- [Brief]:
Gather every line in the entries below that contains the string "True". The match is case-sensitive.

- [The data]:
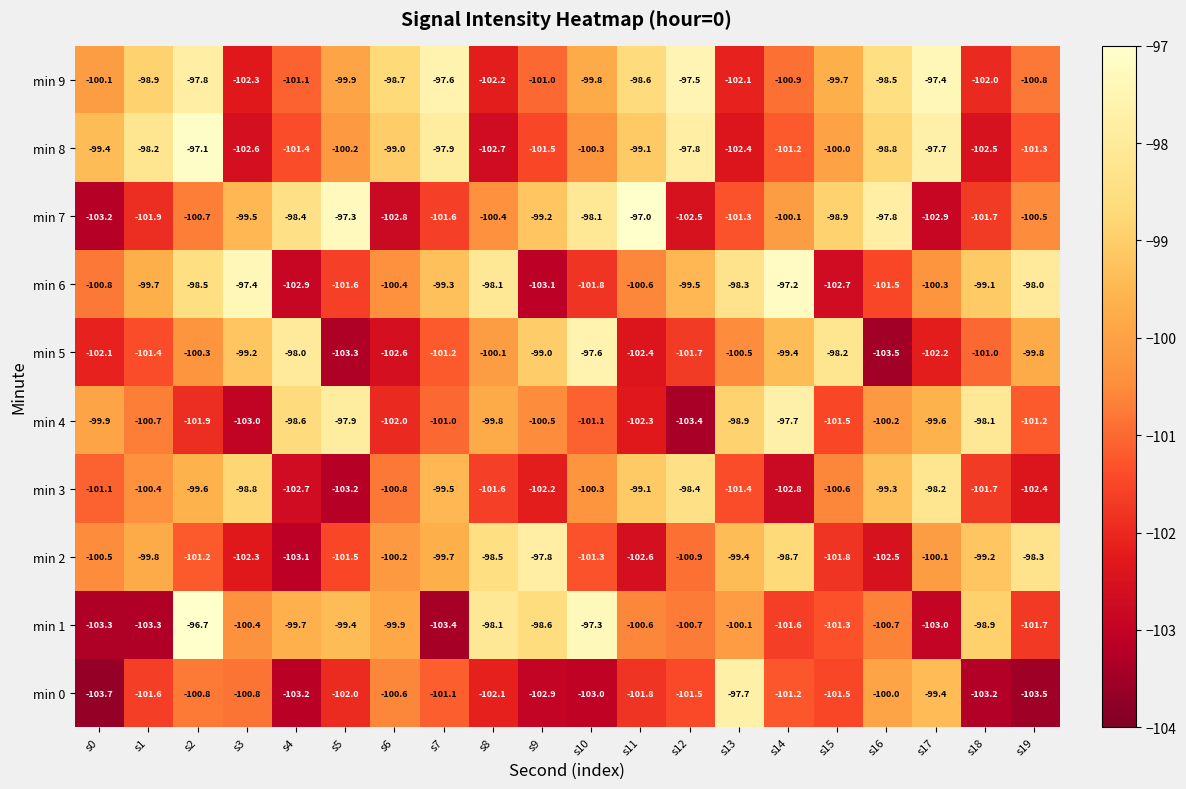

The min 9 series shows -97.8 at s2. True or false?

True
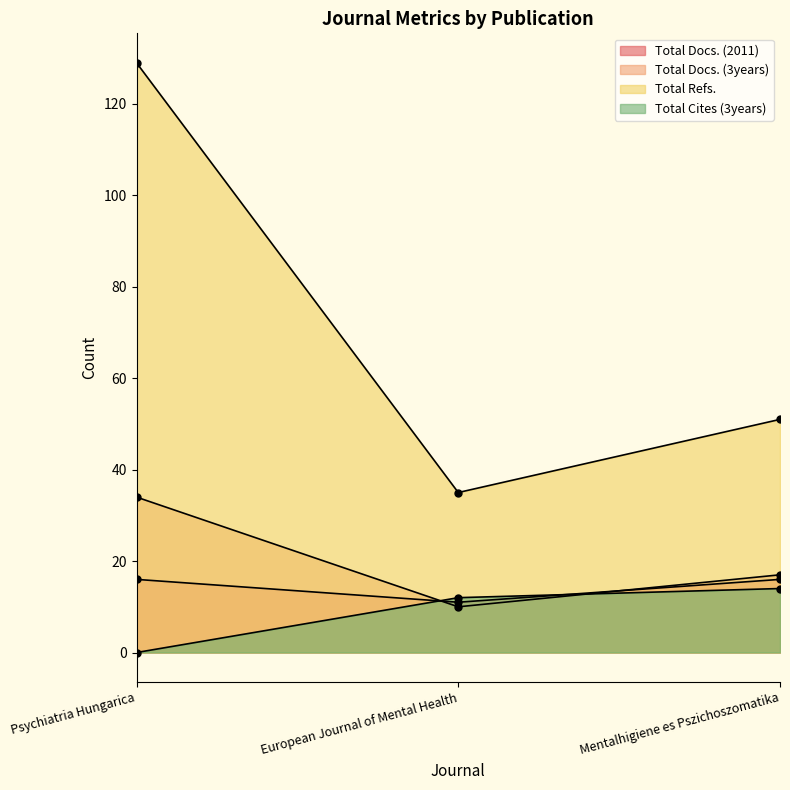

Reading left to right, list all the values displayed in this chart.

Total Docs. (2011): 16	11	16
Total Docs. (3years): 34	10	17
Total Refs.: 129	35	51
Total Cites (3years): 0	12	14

- [Response]:
The min 9 series shows -97.8 at s2. True or false?
True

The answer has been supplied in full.